**INPUT DATA**

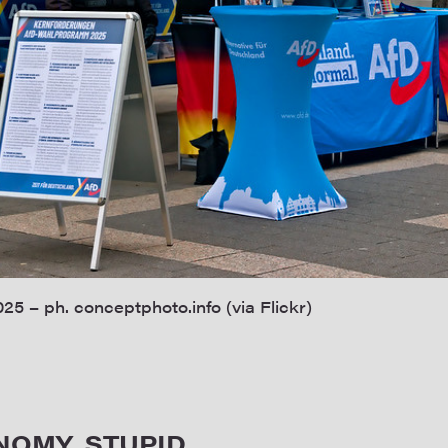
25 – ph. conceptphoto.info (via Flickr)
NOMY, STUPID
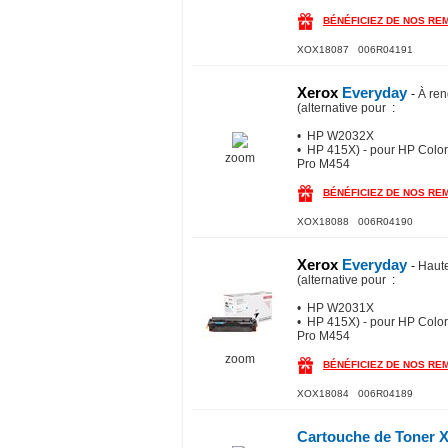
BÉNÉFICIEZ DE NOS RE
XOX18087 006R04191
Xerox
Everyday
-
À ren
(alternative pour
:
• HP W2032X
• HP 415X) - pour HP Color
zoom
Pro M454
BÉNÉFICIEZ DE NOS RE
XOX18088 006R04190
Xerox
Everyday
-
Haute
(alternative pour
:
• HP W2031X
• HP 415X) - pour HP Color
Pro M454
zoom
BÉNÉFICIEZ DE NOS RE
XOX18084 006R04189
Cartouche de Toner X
==
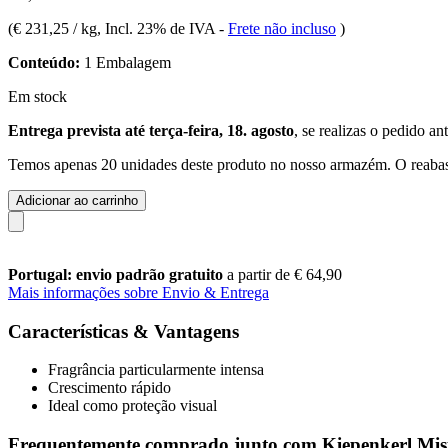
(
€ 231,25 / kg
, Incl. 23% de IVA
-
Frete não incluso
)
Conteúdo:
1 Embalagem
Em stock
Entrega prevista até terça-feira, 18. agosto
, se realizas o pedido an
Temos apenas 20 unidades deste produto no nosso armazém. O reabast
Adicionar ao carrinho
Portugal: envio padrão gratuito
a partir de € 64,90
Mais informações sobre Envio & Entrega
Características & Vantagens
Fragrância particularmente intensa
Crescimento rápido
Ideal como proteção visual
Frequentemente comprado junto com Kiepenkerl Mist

**EXERCISE GOAL**
Which lines in the listing above contain the string "Entrega", matching case exactly? Find each one and copy it out in full.

**EXERCISE OUTPUT**
Entrega prevista até terça-feira, 18. agosto
Mais informações sobre Envio & Entrega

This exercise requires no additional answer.